- German vinyl picture sleeve

Single by Donna Summer

from the album The Deep soundtrack
- B-side: "Theme from The Deep (Instrumental)"
- Released: August 1977
- Genre: Disco
- Length: 4:23
- Label: Casablanca
- Songwriter(s): Donna Summer, John Barry
- Producer(s): John Barry

Donna Summer singles chronology
| "Shut Out" (1977) | "Down Deep Inside (Theme From The Deep)" (1977) | "I Remember Yesterday" (1977) |

= Down Deep Inside =

"Down Deep Inside" is the theme song from the 1977 film The Deep. The film's score was written by British composer John Barry and the lyrics to the main theme were added by disco singer Donna Summer. The track was released as a single and became a hit in some European countries, including on the UK Singles Chart. The film soundtrack LP also contained a slower tempo version of the song, and an extended version of the original later appeared on a CD version of Summer's 1978 Live and More album.
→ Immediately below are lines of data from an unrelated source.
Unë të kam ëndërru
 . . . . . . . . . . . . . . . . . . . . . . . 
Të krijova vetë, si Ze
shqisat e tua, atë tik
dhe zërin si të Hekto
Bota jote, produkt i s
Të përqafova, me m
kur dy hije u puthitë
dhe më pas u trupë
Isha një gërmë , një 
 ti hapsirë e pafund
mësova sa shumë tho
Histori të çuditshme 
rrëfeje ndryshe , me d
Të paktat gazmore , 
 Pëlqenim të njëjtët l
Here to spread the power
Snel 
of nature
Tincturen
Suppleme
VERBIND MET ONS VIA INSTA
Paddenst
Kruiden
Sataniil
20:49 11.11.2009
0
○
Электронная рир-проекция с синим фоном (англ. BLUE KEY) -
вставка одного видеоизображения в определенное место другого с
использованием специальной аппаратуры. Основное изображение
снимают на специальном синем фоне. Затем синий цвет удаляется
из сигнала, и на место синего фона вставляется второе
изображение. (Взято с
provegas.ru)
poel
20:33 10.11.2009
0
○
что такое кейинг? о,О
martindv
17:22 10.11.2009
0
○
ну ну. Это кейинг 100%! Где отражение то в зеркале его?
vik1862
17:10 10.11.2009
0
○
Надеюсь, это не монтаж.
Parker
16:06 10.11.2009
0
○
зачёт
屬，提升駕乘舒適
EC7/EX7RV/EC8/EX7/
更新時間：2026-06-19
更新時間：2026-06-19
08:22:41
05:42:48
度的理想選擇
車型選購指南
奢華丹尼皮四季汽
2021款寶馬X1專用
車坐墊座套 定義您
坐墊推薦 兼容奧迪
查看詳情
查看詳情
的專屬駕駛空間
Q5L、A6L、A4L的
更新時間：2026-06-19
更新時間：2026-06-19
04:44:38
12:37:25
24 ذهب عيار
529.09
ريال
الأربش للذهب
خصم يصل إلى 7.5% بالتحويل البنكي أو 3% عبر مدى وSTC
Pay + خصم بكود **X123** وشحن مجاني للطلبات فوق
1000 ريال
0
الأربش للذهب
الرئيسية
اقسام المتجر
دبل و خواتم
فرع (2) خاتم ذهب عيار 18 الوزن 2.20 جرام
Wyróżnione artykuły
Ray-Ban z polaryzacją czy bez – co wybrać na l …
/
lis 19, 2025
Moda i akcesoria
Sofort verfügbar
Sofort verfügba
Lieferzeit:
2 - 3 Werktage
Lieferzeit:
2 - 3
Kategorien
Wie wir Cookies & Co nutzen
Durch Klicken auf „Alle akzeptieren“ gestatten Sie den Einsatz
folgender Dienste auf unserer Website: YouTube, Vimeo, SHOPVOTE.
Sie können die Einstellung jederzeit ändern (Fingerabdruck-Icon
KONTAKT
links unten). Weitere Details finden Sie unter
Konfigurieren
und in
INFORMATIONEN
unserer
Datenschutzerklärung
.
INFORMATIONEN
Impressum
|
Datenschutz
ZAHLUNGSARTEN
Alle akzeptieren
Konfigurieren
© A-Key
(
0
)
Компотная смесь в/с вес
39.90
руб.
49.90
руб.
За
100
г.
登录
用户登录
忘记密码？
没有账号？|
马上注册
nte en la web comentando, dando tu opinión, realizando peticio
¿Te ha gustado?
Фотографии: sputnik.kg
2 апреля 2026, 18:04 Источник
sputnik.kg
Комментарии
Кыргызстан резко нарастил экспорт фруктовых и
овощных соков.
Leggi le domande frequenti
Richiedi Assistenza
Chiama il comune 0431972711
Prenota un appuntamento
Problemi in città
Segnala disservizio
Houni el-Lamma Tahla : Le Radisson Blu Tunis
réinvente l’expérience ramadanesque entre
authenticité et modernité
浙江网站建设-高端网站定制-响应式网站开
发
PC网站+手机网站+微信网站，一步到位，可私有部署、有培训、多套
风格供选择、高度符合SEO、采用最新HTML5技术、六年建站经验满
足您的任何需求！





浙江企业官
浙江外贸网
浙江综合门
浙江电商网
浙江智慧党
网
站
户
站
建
The song was nominated for a Golden Globe Award for Best Original Song at the 35th Golden Globe Awards.

==Chart performance==
The song was a hit on the US Billboard dance chart, as well as a top-five hit on the UK Singles Chart and a top-ten hit in the Netherlands.

==Charts==

Chart performance for "Down Deep Inside"
| Chart (1977) | Peak position |
|---|---|
| Australia (Kent Music Report) | 70 |
| Belgium (Ultratop 50 Flanders) | 4 |
| Belgium (Ultratop 50 Wallonia) | 8 |
| Germany (GfK) | 25 |
| Italy (Musica e dischi) | 17 |
| Netherlands (Dutch Top 40) | 6 |
| Netherlands (Single Top 100) | 5 |
| UK Singles (OCC) | 5 |
| US Billboard Dance Music/Club Play Singles | 3 |

==Certifications==

| Region | Certification | Certified units/sales |
| United Kingdom (BPI) | Silver | 250,000^{^} |
^{^} Shipments figures based on certification alone.